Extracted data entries

══════════════════════════════

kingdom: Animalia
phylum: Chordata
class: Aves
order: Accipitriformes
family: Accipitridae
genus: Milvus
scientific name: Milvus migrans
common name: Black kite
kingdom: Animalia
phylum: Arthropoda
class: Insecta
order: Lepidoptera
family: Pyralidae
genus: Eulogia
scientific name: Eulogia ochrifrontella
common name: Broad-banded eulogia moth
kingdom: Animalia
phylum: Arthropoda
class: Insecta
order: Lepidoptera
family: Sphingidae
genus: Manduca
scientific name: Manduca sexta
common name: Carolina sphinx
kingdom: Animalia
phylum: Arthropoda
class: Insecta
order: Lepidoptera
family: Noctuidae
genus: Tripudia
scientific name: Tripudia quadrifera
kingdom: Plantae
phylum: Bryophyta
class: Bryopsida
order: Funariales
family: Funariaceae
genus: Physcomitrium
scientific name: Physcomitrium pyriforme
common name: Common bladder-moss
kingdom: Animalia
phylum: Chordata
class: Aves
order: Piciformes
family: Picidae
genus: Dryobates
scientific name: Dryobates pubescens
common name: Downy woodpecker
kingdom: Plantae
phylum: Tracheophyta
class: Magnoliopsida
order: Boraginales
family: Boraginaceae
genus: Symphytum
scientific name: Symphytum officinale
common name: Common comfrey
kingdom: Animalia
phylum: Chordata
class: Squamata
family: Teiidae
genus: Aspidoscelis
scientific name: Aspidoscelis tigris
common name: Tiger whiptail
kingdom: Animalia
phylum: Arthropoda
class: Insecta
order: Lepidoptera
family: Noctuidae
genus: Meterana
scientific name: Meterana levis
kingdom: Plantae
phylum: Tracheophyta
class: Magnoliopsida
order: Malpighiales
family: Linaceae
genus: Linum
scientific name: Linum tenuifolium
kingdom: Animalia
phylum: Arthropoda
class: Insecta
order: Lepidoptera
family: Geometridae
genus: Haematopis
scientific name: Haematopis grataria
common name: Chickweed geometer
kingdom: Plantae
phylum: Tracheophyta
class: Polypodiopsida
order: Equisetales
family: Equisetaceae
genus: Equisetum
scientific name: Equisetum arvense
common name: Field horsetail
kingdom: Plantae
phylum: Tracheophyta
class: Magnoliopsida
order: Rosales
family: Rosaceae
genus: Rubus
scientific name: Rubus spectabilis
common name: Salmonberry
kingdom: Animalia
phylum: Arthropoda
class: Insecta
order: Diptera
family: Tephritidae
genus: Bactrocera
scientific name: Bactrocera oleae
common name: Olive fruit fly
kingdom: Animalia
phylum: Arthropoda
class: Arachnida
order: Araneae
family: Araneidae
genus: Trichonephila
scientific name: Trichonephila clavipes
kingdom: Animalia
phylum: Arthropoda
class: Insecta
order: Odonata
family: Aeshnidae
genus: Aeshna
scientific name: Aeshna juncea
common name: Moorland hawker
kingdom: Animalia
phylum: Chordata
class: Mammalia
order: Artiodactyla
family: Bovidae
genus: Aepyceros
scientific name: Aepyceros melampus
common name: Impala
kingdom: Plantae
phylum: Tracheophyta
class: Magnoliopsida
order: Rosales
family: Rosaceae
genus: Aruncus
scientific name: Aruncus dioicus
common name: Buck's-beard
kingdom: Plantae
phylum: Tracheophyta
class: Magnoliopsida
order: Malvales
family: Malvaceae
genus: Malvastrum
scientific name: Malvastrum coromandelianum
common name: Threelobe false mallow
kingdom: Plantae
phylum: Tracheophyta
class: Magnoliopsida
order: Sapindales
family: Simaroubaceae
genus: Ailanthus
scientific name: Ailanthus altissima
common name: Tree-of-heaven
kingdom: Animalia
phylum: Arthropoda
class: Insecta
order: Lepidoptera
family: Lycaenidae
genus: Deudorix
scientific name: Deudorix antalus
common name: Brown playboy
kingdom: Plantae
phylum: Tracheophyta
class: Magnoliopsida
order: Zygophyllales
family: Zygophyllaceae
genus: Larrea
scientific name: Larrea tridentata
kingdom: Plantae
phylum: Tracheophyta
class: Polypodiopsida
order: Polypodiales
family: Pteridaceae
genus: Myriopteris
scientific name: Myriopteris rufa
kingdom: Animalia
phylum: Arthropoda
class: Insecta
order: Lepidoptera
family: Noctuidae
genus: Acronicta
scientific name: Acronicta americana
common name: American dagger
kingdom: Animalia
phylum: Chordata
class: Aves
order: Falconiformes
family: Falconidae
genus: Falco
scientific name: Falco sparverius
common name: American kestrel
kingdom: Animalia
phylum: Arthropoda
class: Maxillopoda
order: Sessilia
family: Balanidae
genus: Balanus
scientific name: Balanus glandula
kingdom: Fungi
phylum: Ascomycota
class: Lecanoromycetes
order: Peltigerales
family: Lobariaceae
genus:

══════════════════════════════

What is required = Output every line of all the items above word for word, with nothing changed.

Problem solution =
kingdom: Animalia
phylum: Chordata
class: Aves
order: Accipitriformes
family: Accipitridae
genus: Milvus
scientific name: Milvus migrans
common name: Black kite
kingdom: Animalia
phylum: Arthropoda
class: Insecta
order: Lepidoptera
family: Pyralidae
genus: Eulogia
scientific name: Eulogia ochrifrontella
common name: Broad-banded eulogia moth
kingdom: Animalia
phylum: Arthropoda
class: Insecta
order: Lepidoptera
family: Sphingidae
genus: Manduca
scientific name: Manduca sexta
common name: Carolina sphinx
kingdom: Animalia
phylum: Arthropoda
class: Insecta
order: Lepidoptera
family: Noctuidae
genus: Tripudia
scientific name: Tripudia quadrifera
kingdom: Plantae
phylum: Bryophyta
class: Bryopsida
order: Funariales
family: Funariaceae
genus: Physcomitrium
scientific name: Physcomitrium pyriforme
common name: Common bladder-moss
kingdom: Animalia
phylum: Chordata
class: Aves
order: Piciformes
family: Picidae
genus: Dryobates
scientific name: Dryobates pubescens
common name: Downy woodpecker
kingdom: Plantae
phylum: Tracheophyta
class: Magnoliopsida
order: Boraginales
family: Boraginaceae
genus: Symphytum
scientific name: Symphytum officinale
common name: Common comfrey
kingdom: Animalia
phylum: Chordata
class: Squamata
family: Teiidae
genus: Aspidoscelis
scientific name: Aspidoscelis tigris
common name: Tiger whiptail
kingdom: Animalia
phylum: Arthropoda
class: Insecta
order: Lepidoptera
family: Noctuidae
genus: Meterana
scientific name: Meterana levis
kingdom: Plantae
phylum: Tracheophyta
class: Magnoliopsida
order: Malpighiales
family: Linaceae
genus: Linum
scientific name: Linum tenuifolium
kingdom: Animalia
phylum: Arthropoda
class: Insecta
order: Lepidoptera
family: Geometridae
genus: Haematopis
scientific name: Haematopis grataria
common name: Chickweed geometer
kingdom: Plantae
phylum: Tracheophyta
class: Polypodiopsida
order: Equisetales
family: Equisetaceae
genus: Equisetum
scientific name: Equisetum arvense
common name: Field horsetail
kingdom: Plantae
phylum: Tracheophyta
class: Magnoliopsida
order: Rosales
family: Rosaceae
genus: Rubus
scientific name: Rubus spectabilis
common name: Salmonberry
kingdom: Animalia
phylum: Arthropoda
class: Insecta
order: Diptera
family: Tephritidae
genus: Bactrocera
scientific name: Bactrocera oleae
common name: Olive fruit fly
kingdom: Animalia
phylum: Arthropoda
class: Arachnida
order: Araneae
family: Araneidae
genus: Trichonephila
scientific name: Trichonephila clavipes
kingdom: Animalia
phylum: Arthropoda
class: Insecta
order: Odonata
family: Aeshnidae
genus: Aeshna
scientific name: Aeshna juncea
common name: Moorland hawker
kingdom: Animalia
phylum: Chordata
class: Mammalia
order: Artiodactyla
family: Bovidae
genus: Aepyceros
scientific name: Aepyceros melampus
common name: Impala
kingdom: Plantae
phylum: Tracheophyta
class: Magnoliopsida
order: Rosales
family: Rosaceae
genus: Aruncus
scientific name: Aruncus dioicus
common name: Buck's-beard
kingdom: Plantae
phylum: Tracheophyta
class: Magnoliopsida
order: Malvales
family: Malvaceae
genus: Malvastrum
scientific name: Malvastrum coromandelianum
common name: Threelobe false mallow
kingdom: Plantae
phylum: Tracheophyta
class: Magnoliopsida
order: Sapindales
family: Simaroubaceae
genus: Ailanthus
scientific name: Ailanthus altissima
common name: Tree-of-heaven
kingdom: Animalia
phylum: Arthropoda
class: Insecta
order: Lepidoptera
family: Lycaenidae
genus: Deudorix
scientific name: Deudorix antalus
common name: Brown playboy
kingdom: Plantae
phylum: Tracheophyta
class: Magnoliopsida
order: Zygophyllales
family: Zygophyllaceae
genus: Larrea
scientific name: Larrea tridentata
kingdom: Plantae
phylum: Tracheophyta
class: Polypodiopsida
order: Polypodiales
family: Pteridaceae
genus: Myriopteris
scientific name: Myriopteris rufa
kingdom: Animalia
phylum: Arthropoda
class: Insecta
order: Lepidoptera
family: Noctuidae
genus: Acronicta
scientific name: Acronicta americana
common name: American dagger
kingdom: Animalia
phylum: Chordata
class: Aves
order: Falconiformes
family: Falconidae
genus: Falco
scientific name: Falco sparverius
common name: American kestrel
kingdom: Animalia
phylum: Arthropoda
class: Maxillopoda
order: Sessilia
family: Balanidae
genus: Balanus
scientific name: Balanus glandula
kingdom: Fungi
phylum: Ascomycota
class: Lecanoromycetes
order: Peltigerales
family: Lobariaceae
genus:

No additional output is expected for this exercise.